• **REQUIRED TASK**
Please pick up the news article on the Colorado rural jobs bill after its final sentence and continue it.

===== SOURCE EXCERPT

DENVER — For all their recent protestations about Democrats allegedly waging a war on rural Colorado, Senate Republicans shot down a bill Tuesday aimed squarely at helping less populated regions of the state still trying to recover from bad economic times, a Western Slope senator said.

That happened when, without giving any reason, three Senate Republicans killed a bill designed to offer emergency grants to help people in the least populated regions of the state stay in their communities when they lose their jobs, as many Delta County coal miners did last year.

The measure, SB36, would have created a $2 million program to provide emergency grants to rural parts of the state that experience major layoffs or business closures.

Introduced by Sen. Kerry Donovan, D-Vail, the bill was designed to help such people as Delta County residents with re-employment training or other supportive services that keep them in their communities, rather than being forced to uproot to more populated cities to find new jobs.

==========
===== LISTED ENTRIES

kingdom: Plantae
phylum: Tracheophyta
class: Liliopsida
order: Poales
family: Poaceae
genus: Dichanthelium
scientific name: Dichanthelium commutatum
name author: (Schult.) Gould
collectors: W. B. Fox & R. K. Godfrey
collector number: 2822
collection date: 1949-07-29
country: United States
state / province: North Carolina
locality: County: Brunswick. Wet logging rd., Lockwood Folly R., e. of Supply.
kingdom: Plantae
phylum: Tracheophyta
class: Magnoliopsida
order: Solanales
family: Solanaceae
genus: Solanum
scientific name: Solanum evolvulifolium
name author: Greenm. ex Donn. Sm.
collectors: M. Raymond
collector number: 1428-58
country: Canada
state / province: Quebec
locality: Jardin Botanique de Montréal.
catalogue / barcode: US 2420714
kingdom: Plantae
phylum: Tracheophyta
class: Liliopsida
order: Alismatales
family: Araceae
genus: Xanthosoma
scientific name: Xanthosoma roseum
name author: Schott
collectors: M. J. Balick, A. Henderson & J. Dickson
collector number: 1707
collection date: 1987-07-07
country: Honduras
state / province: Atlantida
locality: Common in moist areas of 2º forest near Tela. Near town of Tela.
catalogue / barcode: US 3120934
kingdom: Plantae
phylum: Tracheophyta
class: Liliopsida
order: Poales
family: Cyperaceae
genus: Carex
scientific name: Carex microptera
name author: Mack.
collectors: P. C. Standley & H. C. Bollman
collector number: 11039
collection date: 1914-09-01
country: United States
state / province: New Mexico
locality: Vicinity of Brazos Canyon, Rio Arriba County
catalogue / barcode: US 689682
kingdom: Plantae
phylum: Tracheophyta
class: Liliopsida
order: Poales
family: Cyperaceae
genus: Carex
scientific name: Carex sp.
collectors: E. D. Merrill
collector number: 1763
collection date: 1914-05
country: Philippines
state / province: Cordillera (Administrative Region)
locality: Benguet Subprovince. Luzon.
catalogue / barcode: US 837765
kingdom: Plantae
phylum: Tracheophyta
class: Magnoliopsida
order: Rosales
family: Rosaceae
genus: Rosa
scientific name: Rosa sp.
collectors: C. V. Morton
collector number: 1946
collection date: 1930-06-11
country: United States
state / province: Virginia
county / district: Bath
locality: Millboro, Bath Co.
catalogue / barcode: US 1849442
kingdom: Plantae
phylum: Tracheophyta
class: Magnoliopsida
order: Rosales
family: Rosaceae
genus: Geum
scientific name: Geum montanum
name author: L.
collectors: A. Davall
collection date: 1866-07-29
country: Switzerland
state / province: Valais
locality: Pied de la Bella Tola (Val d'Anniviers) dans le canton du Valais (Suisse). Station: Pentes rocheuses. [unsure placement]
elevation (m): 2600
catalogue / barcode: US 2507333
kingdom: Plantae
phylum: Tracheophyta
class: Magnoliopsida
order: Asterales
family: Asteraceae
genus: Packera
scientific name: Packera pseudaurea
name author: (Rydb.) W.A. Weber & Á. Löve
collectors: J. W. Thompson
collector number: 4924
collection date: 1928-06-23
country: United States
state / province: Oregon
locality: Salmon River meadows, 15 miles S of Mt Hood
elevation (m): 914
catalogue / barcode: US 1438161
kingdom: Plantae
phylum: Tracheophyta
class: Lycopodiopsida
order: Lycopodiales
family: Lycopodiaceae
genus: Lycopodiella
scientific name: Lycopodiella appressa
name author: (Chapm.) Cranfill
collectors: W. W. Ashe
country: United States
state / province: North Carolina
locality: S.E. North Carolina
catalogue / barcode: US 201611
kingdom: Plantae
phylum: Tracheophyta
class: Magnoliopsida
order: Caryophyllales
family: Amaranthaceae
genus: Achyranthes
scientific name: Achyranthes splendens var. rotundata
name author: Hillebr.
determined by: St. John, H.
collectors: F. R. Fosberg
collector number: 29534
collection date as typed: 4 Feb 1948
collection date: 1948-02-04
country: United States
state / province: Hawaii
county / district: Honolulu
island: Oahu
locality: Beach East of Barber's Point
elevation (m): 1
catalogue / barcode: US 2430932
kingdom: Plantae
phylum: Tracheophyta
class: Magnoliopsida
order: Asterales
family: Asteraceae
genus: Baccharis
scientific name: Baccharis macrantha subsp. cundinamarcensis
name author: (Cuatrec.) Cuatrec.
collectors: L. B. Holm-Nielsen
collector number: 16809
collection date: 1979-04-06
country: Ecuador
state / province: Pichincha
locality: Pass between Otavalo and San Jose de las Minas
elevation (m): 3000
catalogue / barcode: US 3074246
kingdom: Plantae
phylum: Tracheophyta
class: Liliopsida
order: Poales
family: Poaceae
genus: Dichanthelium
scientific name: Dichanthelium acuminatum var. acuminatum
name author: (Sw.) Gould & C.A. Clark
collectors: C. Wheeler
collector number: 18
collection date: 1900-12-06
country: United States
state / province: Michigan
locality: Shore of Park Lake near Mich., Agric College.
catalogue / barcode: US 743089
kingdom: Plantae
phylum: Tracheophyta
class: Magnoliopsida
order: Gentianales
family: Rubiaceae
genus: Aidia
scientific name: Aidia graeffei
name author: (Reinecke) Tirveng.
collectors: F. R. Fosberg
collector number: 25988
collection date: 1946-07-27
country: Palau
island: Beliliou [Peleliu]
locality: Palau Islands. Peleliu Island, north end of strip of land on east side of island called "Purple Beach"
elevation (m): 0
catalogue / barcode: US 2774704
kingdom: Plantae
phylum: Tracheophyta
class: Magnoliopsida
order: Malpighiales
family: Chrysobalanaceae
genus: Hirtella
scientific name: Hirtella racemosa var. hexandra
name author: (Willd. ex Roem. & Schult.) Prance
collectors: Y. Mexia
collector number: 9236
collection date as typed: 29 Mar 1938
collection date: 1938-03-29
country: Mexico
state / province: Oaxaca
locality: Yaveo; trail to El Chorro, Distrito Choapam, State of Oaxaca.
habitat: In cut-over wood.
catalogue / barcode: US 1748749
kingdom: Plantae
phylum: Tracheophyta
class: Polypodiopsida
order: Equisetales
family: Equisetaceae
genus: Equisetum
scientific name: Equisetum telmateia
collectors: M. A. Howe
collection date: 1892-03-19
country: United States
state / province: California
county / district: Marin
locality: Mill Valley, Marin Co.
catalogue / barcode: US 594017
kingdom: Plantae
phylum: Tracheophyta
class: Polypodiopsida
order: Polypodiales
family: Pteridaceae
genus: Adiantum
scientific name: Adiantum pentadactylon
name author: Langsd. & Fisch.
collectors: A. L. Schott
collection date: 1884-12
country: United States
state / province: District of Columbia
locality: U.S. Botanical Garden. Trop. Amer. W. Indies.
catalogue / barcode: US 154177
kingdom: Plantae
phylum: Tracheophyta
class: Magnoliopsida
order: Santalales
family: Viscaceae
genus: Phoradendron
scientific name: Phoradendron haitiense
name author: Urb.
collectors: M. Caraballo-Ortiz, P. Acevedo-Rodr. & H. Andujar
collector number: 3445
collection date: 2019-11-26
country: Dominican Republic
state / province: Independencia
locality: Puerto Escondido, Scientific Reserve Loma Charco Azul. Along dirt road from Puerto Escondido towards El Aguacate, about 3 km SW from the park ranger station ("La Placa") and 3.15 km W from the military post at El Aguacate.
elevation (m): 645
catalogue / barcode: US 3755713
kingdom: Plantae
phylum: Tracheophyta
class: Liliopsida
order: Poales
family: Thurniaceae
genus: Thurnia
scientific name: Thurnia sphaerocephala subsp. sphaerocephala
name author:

==========

• **RIGHT ANSWER**
“The reality is that there are still communities facing job losses, and I believe we can find ways to help rural Colorado maintain itself,” Donovan said. “This bill has gained broad support across party lines, across industry, even across county and city lines. A thousand jobs lost in Gunnison and Delta counties would equate to 19,000 jobs lost in a metro area. If 19,000 jobs were lost in Denver, we would be talking about little else.”

But the GOP-controlled Senate State, Veterans & Military Affairs Committee killed the bill on a party-line vote even though no one testified against it.

In fact, the bill had support from Colorado Counties Inc., the Colorado Municipal League, the Associated Governments of Northwest Colorado and the Colorado Department of Local Affairs, representatives of which all testified before the committee saying virtually the same thing: This bill will help rural Colorado.

The measure also had support from the Tri-State Generation and Transmission Association and commissioners in Delta, Gunnison, Lake and Pitkin counties, all of which wrote to the committee urging it to support the measure.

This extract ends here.